EXERCISE BRIEF
From the first line to the last, set down the data exactly as given.

+ + + +

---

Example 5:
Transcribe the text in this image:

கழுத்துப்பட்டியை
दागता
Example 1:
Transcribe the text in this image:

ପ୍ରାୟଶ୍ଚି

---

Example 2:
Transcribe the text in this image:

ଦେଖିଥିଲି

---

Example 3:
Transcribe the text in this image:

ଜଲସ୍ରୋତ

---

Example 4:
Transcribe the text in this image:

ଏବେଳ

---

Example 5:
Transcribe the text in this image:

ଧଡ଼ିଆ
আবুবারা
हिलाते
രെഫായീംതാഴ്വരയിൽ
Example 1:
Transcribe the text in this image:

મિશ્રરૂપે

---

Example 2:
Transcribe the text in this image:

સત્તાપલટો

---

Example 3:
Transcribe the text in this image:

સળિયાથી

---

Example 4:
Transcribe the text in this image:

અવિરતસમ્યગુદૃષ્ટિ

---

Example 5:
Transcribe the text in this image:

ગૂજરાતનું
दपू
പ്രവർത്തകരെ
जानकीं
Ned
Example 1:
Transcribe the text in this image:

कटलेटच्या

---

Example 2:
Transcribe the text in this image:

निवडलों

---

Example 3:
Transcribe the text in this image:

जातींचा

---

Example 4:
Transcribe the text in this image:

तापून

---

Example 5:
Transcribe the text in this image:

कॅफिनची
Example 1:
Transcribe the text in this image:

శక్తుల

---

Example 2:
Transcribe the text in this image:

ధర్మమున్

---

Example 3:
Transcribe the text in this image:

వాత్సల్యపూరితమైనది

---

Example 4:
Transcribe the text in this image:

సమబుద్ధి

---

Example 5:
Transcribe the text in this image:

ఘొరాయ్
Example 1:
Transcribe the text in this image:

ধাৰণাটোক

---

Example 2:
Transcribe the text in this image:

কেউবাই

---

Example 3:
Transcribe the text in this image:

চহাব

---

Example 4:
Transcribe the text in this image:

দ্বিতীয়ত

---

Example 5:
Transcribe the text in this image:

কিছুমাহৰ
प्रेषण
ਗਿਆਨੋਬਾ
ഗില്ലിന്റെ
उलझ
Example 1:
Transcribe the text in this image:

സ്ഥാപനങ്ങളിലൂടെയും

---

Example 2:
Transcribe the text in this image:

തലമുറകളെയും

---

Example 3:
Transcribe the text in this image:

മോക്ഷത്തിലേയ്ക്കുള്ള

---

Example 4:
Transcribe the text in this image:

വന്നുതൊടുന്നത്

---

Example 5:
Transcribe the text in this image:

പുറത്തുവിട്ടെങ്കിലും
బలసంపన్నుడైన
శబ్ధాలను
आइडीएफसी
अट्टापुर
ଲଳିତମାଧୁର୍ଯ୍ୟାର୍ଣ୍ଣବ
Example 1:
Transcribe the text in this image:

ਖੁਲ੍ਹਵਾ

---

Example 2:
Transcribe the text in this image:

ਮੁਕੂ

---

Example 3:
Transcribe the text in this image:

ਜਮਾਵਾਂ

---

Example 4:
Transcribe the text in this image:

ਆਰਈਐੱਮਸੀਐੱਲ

+ + + +

OUTPUT FOR THIS EXERCISE
---

Example 5:
Transcribe the text in this image:

கழுத்துப்பட்டியை
दागता
Example 1:
Transcribe the text in this image:

ପ୍ରାୟଶ୍ଚି

---

Example 2:
Transcribe the text in this image:

ଦେଖିଥିଲି

---

Example 3:
Transcribe the text in this image:

ଜଲସ୍ରୋତ

---

Example 4:
Transcribe the text in this image:

ଏବେଳ

---

Example 5:
Transcribe the text in this image:

ଧଡ଼ିଆ
আবুবারা
हिलाते
രെഫായീംതാഴ്വരയിൽ
Example 1:
Transcribe the text in this image:

મિશ્રરૂપે

---

Example 2:
Transcribe the text in this image:

સત્તાપલટો

---

Example 3:
Transcribe the text in this image:

સળિયાથી

---

Example 4:
Transcribe the text in this image:

અવિરતસમ્યગુદૃષ્ટિ

---

Example 5:
Transcribe the text in this image:

ગૂજરાતનું
दपू
പ്രവർത്തകരെ
जानकीं
Ned
Example 1:
Transcribe the text in this image:

कटलेटच्या

---

Example 2:
Transcribe the text in this image:

निवडलों

---

Example 3:
Transcribe the text in this image:

जातींचा

---

Example 4:
Transcribe the text in this image:

तापून

---

Example 5:
Transcribe the text in this image:

कॅफिनची
Example 1:
Transcribe the text in this image:

శక్తుల

---

Example 2:
Transcribe the text in this image:

ధర్మమున్

---

Example 3:
Transcribe the text in this image:

వాత్సల్యపూరితమైనది

---

Example 4:
Transcribe the text in this image:

సమబుద్ధి

---

Example 5:
Transcribe the text in this image:

ఘొరాయ్
Example 1:
Transcribe the text in this image:

ধাৰণাটোক

---

Example 2:
Transcribe the text in this image:

কেউবাই

---

Example 3:
Transcribe the text in this image:

চহাব

---

Example 4:
Transcribe the text in this image:

দ্বিতীয়ত

---

Example 5:
Transcribe the text in this image:

কিছুমাহৰ
प्रेषण
ਗਿਆਨੋਬਾ
ഗില്ലിന്റെ
उलझ
Example 1:
Transcribe the text in this image:

സ്ഥാപനങ്ങളിലൂടെയും

---

Example 2:
Transcribe the text in this image:

തലമുറകളെയും

---

Example 3:
Transcribe the text in this image:

മോക്ഷത്തിലേയ്ക്കുള്ള

---

Example 4:
Transcribe the text in this image:

വന്നുതൊടുന്നത്

---

Example 5:
Transcribe the text in this image:

പുറത്തുവിട്ടെങ്കിലും
బలసంపన్నుడైన
శబ్ధాలను
आइडीएफसी
अट्टापुर
ଲଳିତମାଧୁର୍ଯ୍ୟାର୍ଣ୍ଣବ
Example 1:
Transcribe the text in this image:

ਖੁਲ੍ਹਵਾ

---

Example 2:
Transcribe the text in this image:

ਮੁਕੂ

---

Example 3:
Transcribe the text in this image:

ਜਮਾਵਾਂ

---

Example 4:
Transcribe the text in this image:

ਆਰਈਐੱਮਸੀਐੱਲ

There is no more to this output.